Gerhard Richter has produced works ranging from photorealism to abstract-impressionism since he left East Germany in 1961, shortly before the construction of the Berlin wall. Now, at 84-years old, Richter is widely regarded to be the world’s greatest living artist.
His engagement with the titanic events of the 20th century is at the heart of his current exhibition at the Jewish Museum and Tolerance Center, the first major solo exhibition of the artist’s career in Russia.
The centerpiece of the show, “Abstraction and Appearance,” is an abstract series dedicated to the Auschwitz-Birkenau Concentration Camp. Curated by Paul Moorhouse, senior curator at the National Portrait Gallery in London, the exhibition explores if and how art can represent a monumental human tragedy of such magnitude.
A Response to the Holocaust
The exhibition surveys Richter’s major works from 1973 to 2016, particularly focussing on the artist’s use of abstraction. But as Moorhouse was keen to point out, this is just a facet of his oeuvre.
“He’s famously an artist who works in a range of different styles, some of which appear contradictory — they seem almost opposed. As a painter, he is famous for working in a way that both figurative and at the same time abstract. These two things which have been opposed for so much of the 20th century are united in Richter’s work.”

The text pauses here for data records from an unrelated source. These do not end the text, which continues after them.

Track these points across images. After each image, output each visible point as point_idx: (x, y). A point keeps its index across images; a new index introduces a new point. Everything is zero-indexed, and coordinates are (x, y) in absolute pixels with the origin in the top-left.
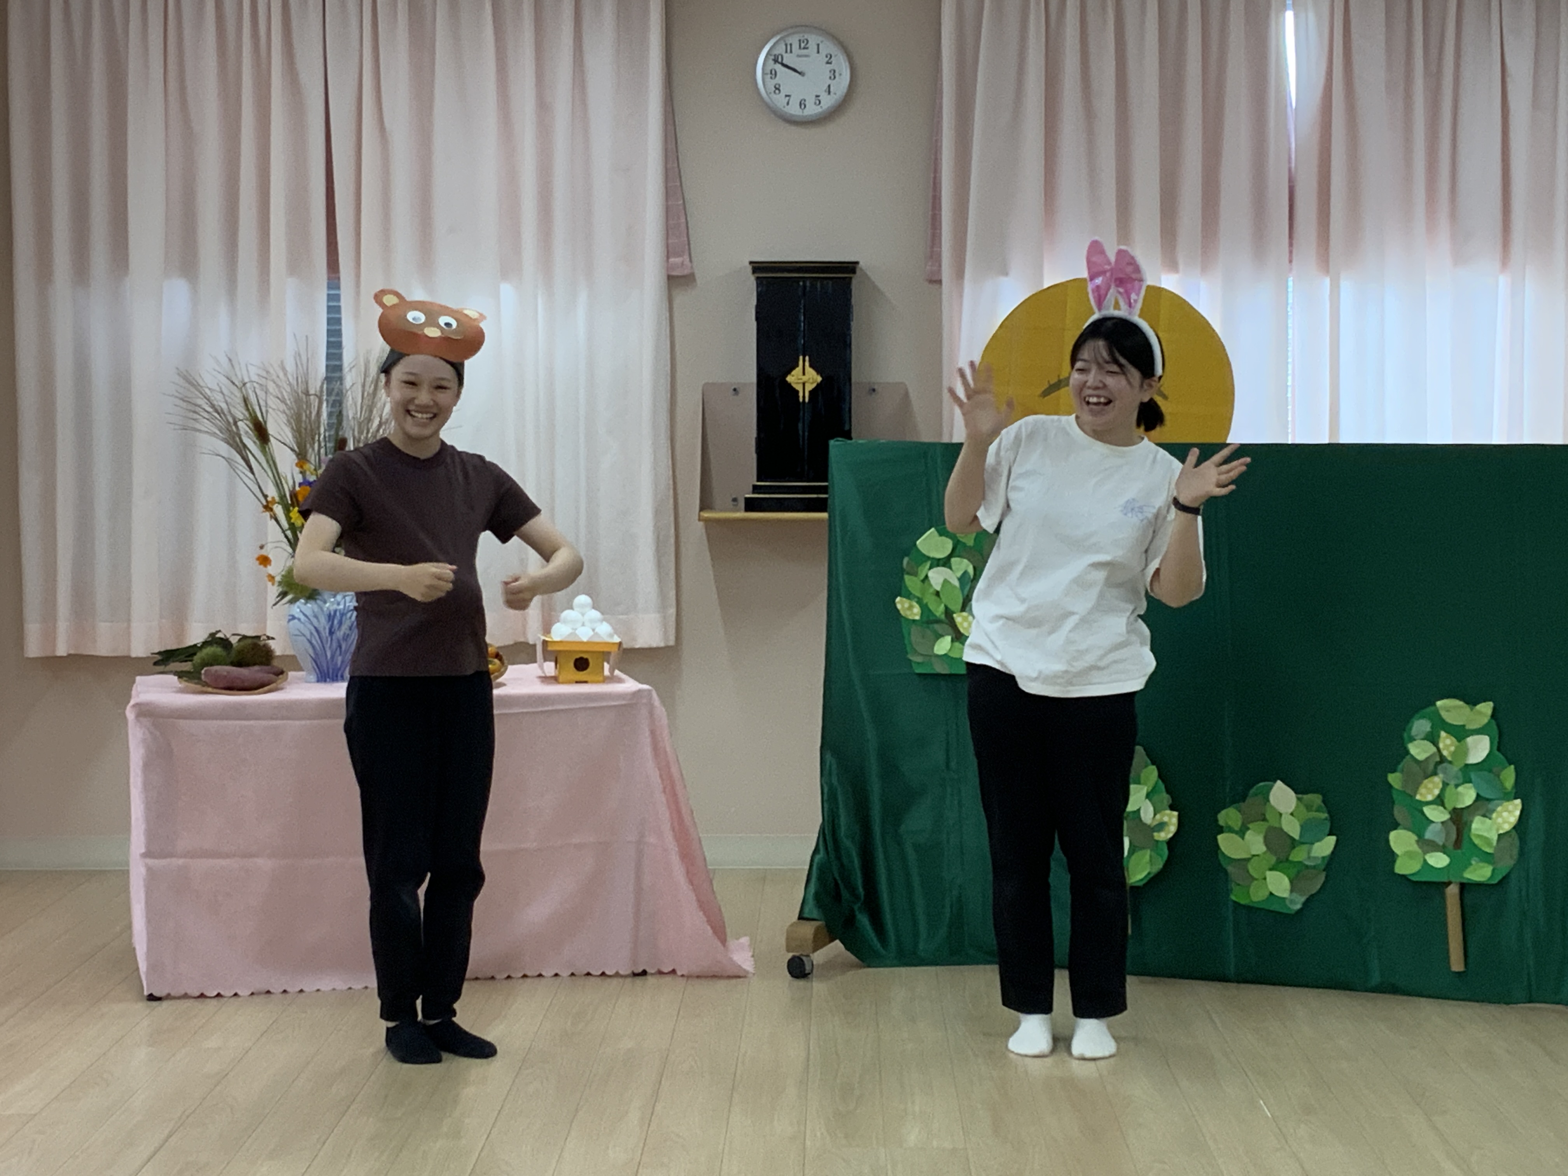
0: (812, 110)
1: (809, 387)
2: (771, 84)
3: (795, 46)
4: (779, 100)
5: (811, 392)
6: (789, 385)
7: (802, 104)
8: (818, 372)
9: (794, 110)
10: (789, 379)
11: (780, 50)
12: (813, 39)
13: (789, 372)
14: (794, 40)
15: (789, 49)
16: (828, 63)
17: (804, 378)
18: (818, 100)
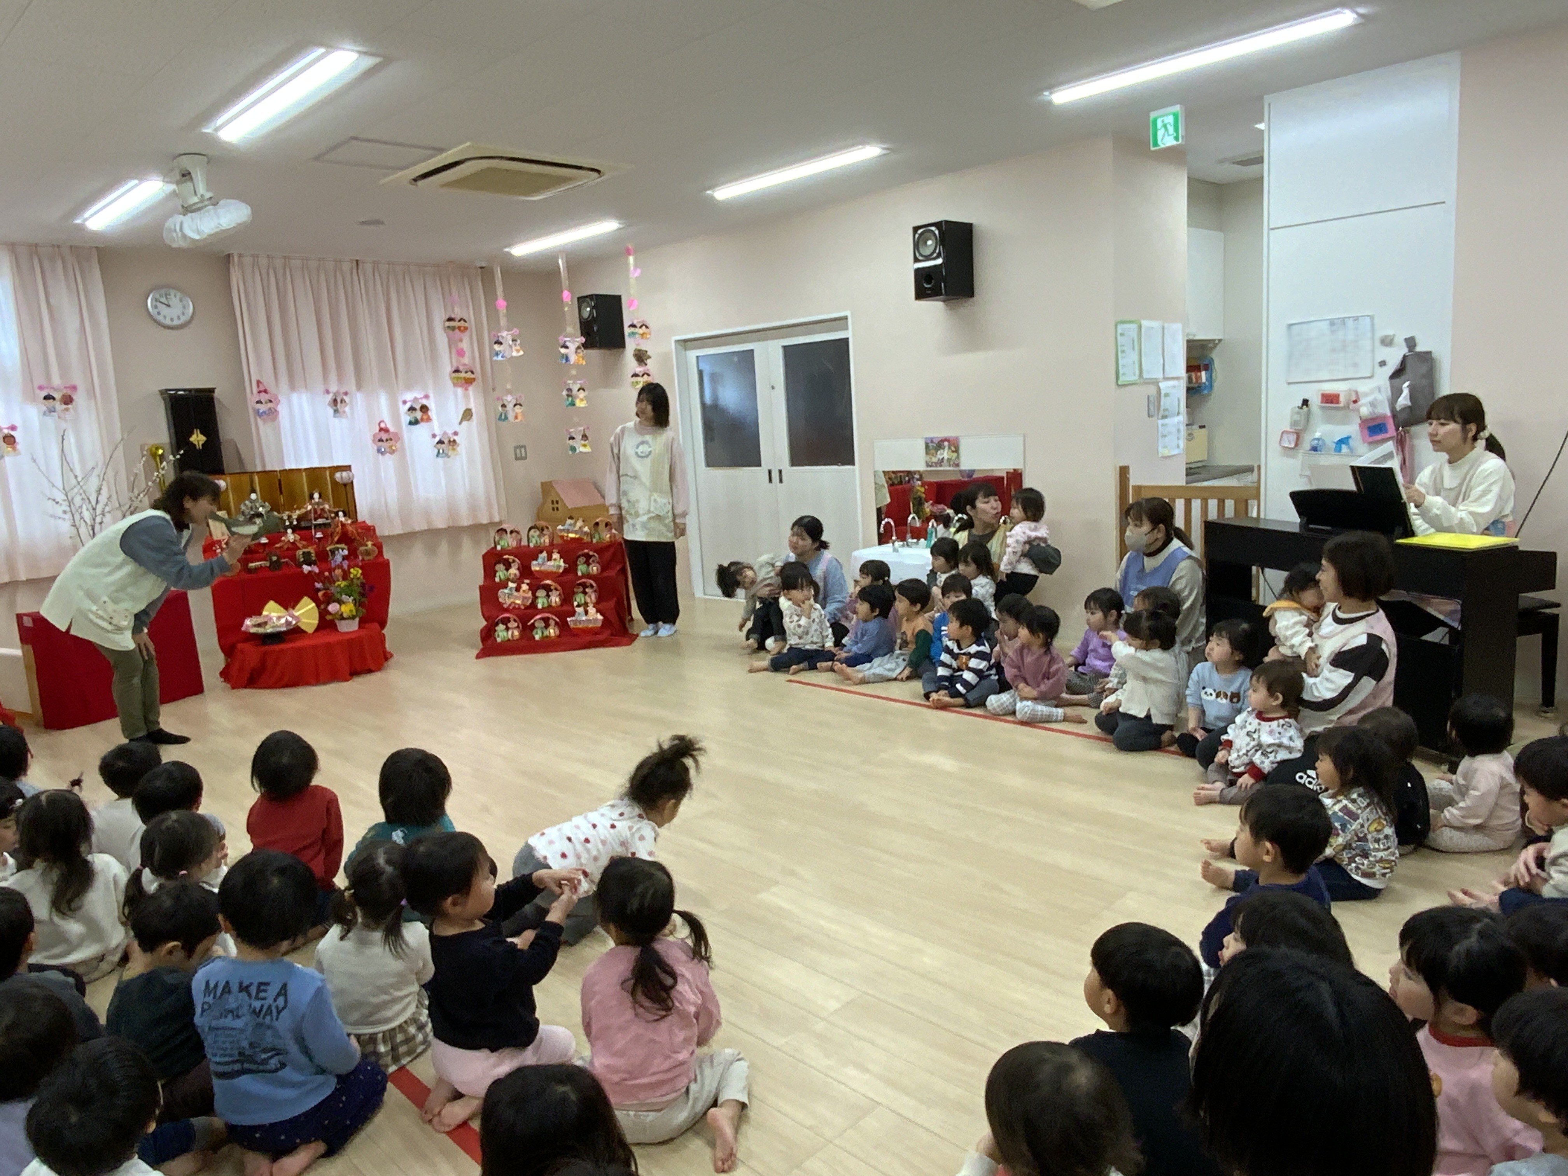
0: (176, 322)
1: (201, 443)
2: (156, 311)
3: (165, 295)
4: (160, 318)
5: (203, 445)
6: (192, 443)
8: (204, 435)
9: (168, 322)
10: (191, 439)
11: (158, 296)
12: (172, 292)
13: (191, 436)
14: (163, 291)
15: (162, 296)
16: (181, 302)
17: (198, 439)
18: (179, 318)
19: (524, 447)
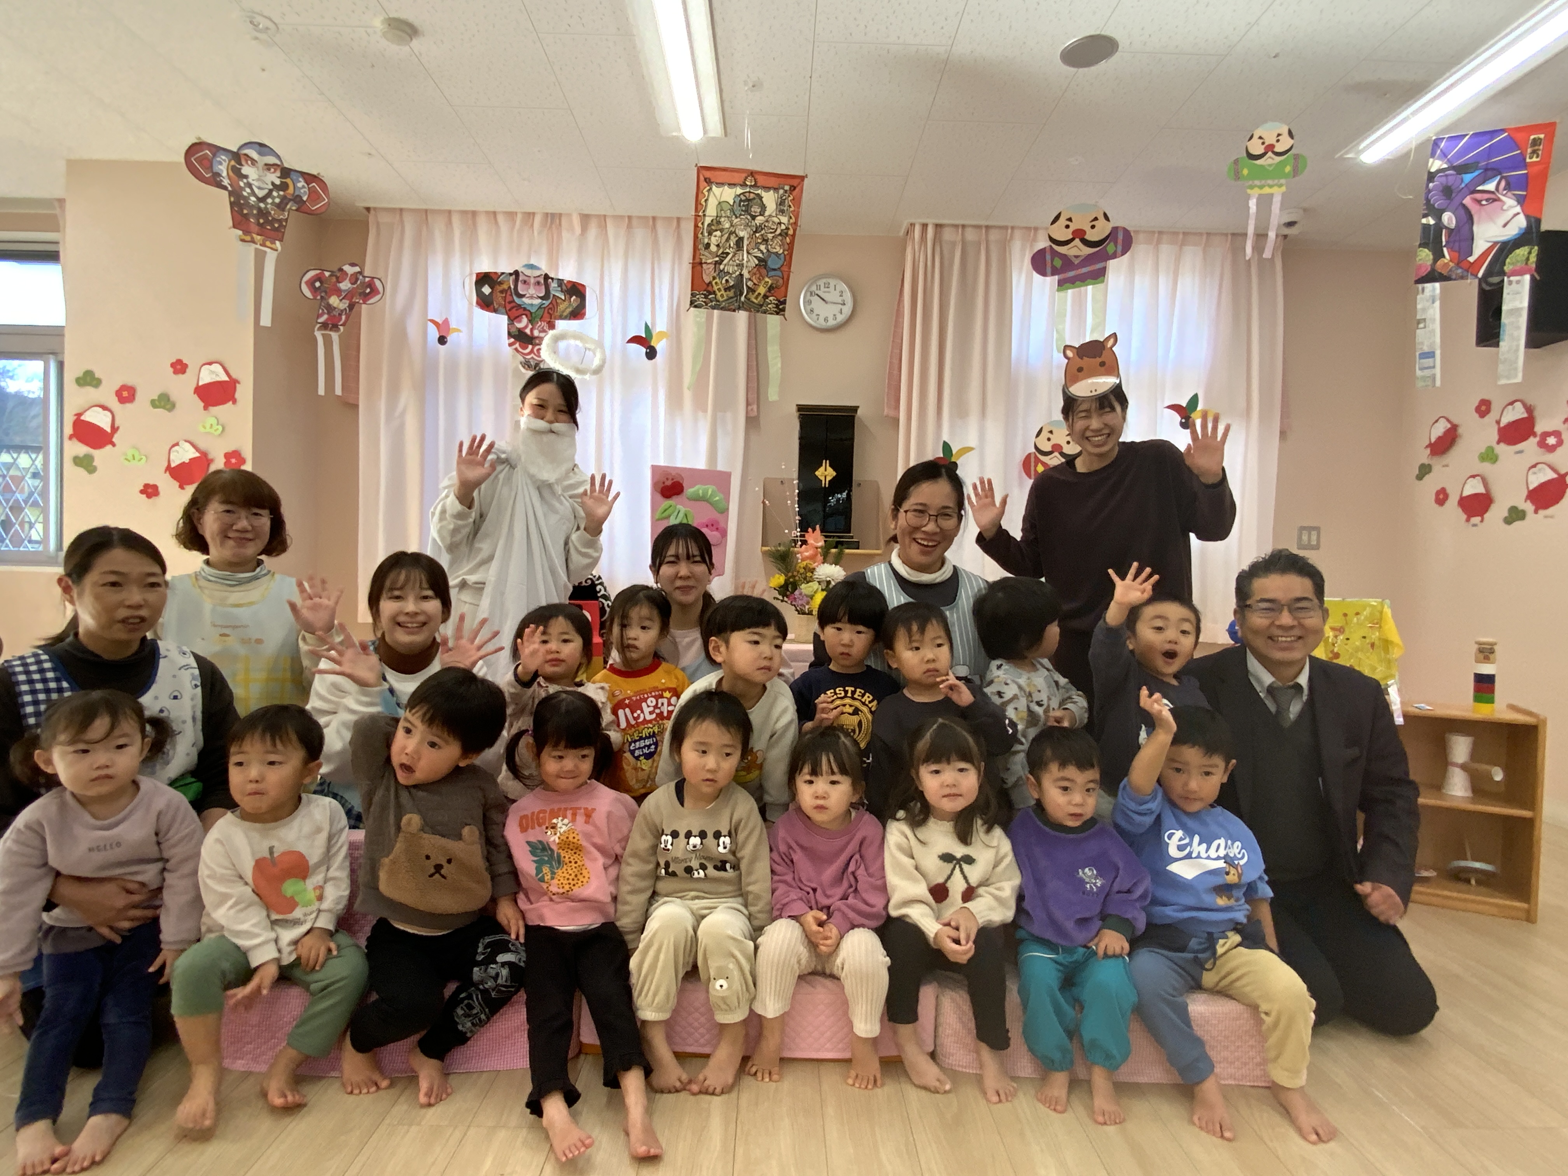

This union of opposing styles is most tangible in “Birkenau” (2014), a series of four large-format abstract paintings based on photographs taken by a Jewish Sonderkommando at the Auschwitz-Birkenau Concentration Camp in August 1944. The atrocities depicted in the photographs are not visible in the paintings, and instead layered over with daubs of paint.
These are accompanied by the original photographs and 93 photographic details of Richter's abstract works, with the aim of exploring the role of replication in our experience of reality and appearance.
For Moorhouse the question posed in “Birkenau” is about how we react to reality with art: “how do we represent an event which was entirely real, but none of us here experienced it? We have to find way to describe it.”
Found Photographs and Photorealism
In 1962 Gerhard began making paintings that were based on photographs. Using images taken from magazines and family albums, he would turn them into incredible photorealistic painted portraits, landscapes, and still lifes. In some works he went on to incorporate a signature “blur” to image on the final canvas.
In 1966 he surprised everybody by changing the direction completely and began making abstract paintings. First, as Moorhouse puts it, they were just “random permutations of color,” but by 1976 he was making the “extraordinary painterly abstractions” he is now most famous for.
Speaking of his art, Richter has said: “I don’t mistrust reality, of which I know next to nothing. I mistrust the picture of reality conveyed to us by our senses, which are imperfect and circumscribed.”
This is particularly tangible in his “overpainted photographs,” a style in which photographic and abstract elements of his work come together, such as the special project “Museum Visits,” which includes a selection of 24 works on show at the current exhibition.
Moorhouse is firm that that “Abstraction and Appearance” is not a retrospective. “Although it is the first time Richter's work is shown in Russia, we didn't want to do a kind of introduction. What we wanted to do was to create an exhibition that would have a relationship with this museum and with Jewish history.